Viele DPs sind dann "frech" geworden. Siehe mal als Beispiel aus dem Betrieb meines Großvaters: Italienische DPs haben "Kommunistenlieder" gesungen...
Leider war die GESTAPO bis zum Ende aktiv:
Es gab wohl einen Befehl von Himmler, daß alle "unliebsamen Elemente" liquidiert werden sollten, bevor sie in die Hand der Alliierten fallen sollten.
Unter diesen Opfern waren auch sehr viele Zwangsarbeiter...

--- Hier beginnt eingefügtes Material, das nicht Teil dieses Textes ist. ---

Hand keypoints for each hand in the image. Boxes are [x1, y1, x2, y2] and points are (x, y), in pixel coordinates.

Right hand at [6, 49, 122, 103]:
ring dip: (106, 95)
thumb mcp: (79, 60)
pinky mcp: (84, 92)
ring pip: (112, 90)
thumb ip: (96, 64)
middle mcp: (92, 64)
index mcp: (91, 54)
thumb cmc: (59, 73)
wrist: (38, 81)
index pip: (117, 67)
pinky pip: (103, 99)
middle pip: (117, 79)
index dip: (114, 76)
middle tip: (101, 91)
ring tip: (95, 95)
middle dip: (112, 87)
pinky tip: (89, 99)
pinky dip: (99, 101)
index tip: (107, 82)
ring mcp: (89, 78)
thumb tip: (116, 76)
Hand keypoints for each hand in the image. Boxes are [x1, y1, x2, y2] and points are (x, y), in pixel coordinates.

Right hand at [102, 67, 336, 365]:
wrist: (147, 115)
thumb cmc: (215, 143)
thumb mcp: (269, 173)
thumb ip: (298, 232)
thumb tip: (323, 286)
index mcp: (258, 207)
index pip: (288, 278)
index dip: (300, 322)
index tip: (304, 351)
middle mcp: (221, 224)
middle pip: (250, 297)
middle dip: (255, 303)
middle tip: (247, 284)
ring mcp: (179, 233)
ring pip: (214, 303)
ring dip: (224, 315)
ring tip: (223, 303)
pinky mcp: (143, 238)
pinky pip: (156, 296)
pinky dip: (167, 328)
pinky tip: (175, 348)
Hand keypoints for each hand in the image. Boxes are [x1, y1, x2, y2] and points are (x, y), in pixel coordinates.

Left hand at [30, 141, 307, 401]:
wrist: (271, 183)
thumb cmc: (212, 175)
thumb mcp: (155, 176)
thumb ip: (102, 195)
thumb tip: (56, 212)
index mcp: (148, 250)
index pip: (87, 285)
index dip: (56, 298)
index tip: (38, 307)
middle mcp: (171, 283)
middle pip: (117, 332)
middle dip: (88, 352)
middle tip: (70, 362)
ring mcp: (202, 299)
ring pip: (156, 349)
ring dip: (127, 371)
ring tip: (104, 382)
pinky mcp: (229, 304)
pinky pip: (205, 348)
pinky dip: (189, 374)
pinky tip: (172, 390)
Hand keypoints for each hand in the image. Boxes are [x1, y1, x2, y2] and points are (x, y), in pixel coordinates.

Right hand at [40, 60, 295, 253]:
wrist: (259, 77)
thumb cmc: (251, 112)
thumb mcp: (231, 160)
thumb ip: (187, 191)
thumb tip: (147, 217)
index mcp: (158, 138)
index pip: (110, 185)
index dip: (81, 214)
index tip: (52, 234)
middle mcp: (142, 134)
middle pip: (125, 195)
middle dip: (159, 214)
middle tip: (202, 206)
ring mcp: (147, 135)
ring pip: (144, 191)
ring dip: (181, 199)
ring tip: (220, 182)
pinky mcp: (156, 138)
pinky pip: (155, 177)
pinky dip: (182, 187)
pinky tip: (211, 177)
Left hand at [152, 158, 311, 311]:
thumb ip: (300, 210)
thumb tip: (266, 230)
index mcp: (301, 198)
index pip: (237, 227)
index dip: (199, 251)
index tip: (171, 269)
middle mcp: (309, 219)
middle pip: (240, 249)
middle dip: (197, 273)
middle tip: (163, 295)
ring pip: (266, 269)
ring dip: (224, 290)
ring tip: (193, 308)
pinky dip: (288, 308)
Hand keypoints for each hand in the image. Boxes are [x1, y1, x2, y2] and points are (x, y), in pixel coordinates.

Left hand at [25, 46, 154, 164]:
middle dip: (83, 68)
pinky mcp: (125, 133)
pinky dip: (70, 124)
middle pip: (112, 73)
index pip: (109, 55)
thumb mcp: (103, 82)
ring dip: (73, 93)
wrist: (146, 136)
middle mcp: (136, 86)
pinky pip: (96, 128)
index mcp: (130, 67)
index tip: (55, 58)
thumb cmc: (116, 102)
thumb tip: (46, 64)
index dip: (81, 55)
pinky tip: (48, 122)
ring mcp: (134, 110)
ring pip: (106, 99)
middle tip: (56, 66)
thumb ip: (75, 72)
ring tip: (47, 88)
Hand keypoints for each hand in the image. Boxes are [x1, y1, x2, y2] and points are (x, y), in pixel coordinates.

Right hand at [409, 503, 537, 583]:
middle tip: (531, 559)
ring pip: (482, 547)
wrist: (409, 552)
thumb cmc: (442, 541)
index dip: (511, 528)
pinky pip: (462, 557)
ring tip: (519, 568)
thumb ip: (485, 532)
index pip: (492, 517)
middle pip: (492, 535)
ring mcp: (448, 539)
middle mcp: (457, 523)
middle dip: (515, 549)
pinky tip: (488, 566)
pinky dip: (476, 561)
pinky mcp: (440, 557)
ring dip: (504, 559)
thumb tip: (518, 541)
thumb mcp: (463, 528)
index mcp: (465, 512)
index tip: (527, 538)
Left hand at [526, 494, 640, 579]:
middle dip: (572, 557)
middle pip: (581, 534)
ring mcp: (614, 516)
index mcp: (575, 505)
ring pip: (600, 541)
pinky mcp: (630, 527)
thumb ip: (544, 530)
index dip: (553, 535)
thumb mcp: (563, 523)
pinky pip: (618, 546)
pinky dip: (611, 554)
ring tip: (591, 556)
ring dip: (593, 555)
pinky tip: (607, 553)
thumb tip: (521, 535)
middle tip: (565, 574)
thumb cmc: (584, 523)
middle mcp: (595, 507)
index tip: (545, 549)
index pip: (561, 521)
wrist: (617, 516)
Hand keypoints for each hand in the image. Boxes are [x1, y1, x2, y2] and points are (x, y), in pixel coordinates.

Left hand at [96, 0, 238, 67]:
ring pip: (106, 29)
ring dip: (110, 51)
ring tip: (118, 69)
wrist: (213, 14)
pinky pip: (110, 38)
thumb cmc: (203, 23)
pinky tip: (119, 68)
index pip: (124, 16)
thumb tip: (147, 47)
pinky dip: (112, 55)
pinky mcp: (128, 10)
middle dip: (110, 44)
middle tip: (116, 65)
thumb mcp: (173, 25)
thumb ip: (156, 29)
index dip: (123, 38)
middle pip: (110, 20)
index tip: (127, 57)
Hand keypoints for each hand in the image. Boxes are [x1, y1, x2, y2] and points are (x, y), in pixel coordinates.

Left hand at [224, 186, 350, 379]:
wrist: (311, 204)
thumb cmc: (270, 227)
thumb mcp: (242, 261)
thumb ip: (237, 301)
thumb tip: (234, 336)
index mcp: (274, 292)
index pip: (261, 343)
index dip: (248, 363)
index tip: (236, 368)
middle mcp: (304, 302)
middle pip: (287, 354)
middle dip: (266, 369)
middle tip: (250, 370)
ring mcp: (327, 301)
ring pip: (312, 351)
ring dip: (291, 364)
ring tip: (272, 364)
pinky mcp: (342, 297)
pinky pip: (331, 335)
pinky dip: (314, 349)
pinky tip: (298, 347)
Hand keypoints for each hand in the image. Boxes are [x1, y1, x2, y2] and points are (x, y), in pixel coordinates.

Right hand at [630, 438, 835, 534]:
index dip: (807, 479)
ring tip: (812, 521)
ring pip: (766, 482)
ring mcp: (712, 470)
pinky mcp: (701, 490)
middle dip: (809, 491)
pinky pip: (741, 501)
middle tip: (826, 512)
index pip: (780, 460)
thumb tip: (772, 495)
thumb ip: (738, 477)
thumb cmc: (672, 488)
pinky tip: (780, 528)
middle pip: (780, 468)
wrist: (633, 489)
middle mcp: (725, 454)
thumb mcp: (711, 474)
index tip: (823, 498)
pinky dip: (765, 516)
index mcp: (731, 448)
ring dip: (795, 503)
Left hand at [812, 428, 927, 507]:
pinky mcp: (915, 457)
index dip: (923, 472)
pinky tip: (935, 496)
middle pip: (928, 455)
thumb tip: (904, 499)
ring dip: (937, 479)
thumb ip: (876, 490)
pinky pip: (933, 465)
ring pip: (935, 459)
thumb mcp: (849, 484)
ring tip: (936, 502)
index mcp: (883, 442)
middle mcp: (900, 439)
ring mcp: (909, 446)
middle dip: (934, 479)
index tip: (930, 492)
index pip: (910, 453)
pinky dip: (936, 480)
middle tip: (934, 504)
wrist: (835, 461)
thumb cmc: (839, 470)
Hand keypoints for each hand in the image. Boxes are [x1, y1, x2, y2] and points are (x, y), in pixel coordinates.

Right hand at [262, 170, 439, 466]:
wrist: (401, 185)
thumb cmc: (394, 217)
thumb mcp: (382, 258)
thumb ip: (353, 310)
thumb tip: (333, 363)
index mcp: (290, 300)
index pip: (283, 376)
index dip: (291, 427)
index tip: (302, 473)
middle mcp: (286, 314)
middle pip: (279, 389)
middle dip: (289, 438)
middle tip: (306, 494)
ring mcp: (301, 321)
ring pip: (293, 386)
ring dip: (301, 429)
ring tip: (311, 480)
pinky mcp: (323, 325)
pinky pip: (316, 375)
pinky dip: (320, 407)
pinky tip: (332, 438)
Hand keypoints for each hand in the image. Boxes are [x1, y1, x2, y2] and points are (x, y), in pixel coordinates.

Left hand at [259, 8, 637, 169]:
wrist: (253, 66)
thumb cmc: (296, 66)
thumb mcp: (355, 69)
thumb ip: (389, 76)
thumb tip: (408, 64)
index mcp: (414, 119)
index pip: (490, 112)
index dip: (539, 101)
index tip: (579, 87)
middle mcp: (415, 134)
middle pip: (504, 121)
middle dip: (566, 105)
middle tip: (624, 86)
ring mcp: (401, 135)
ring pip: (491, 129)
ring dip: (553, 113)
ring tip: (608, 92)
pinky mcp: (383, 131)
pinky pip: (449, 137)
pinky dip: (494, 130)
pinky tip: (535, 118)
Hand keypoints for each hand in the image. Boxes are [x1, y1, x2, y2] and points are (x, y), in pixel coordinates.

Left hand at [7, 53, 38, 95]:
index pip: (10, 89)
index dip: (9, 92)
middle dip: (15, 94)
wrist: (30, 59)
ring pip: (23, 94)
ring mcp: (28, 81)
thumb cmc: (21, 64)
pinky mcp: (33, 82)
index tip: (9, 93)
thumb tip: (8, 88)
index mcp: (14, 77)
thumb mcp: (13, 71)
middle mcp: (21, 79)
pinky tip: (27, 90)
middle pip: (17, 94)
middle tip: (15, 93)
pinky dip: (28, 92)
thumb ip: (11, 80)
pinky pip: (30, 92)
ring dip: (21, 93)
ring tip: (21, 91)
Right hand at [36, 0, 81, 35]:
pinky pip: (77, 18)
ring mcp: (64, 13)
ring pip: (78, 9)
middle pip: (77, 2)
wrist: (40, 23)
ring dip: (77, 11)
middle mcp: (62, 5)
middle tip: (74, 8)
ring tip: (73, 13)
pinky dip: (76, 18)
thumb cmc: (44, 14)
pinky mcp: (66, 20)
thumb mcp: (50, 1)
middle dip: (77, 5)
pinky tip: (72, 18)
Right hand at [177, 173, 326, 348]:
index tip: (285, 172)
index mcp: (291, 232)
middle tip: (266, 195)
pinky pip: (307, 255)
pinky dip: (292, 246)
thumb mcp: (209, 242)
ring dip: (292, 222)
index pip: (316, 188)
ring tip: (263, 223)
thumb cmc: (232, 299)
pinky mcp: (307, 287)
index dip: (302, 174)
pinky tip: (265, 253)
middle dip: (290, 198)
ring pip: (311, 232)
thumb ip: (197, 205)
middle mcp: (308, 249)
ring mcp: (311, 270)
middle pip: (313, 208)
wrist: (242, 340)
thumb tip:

http://de.wikipedia.org/wiki/Endphaseverbrechen

StampCollector
13.04.2014, 12:26
Ein anderes Thema in diesem Zusammenhang sind auch die Übergriffe von DPs auf die deutsche Bevölkerung. Auch dieses Thema sollte nicht verschwiegen werden.
In meiner Nachbarstadt wurde z.B. ein Molkerei-Beschäftigter von DPs erschlagen: Er selbst hatte sie immer mit Milchschläuchen geschlagen...
Ein Bauer, der ebenfalls Zwangsarbeiter schlecht behandelt hatte, wurde ebenfalls umgebracht.
Dann kam es auch zu Plünderungen bei deutschen Bauern. Die haben sich gewehrt und sind bei der amerikanischen Besatzungsmacht angezeigt worden. Die Amerikaner haben "kurzen Prozess" gemacht und haben die Bauern erschossen.
Meine Omi hat immer gesagt: Die waren unschuldig...

Felicity
13.04.2014, 15:11
Schuldige und Unschuldige mussten leiden. Krieg verroht ! Ich glaube nicht dass da jemand etwas verschweigen will S.C. Die Gerechtigkeit ist so oft ausgeblieben und nach all diesen Jahren, haben wir alle nicht vergessen was uns angetan wurde, auf beiden Seiten. Aber man kann vergeben, wenn wir den ewigen Hass in uns herum tragen, tun wir nur uns selbst weh und die Bitterkeit in uns, versagt uns, ein frohes Leben, in Frieden, zu verbringen. Liebe Gruesse von der Feli.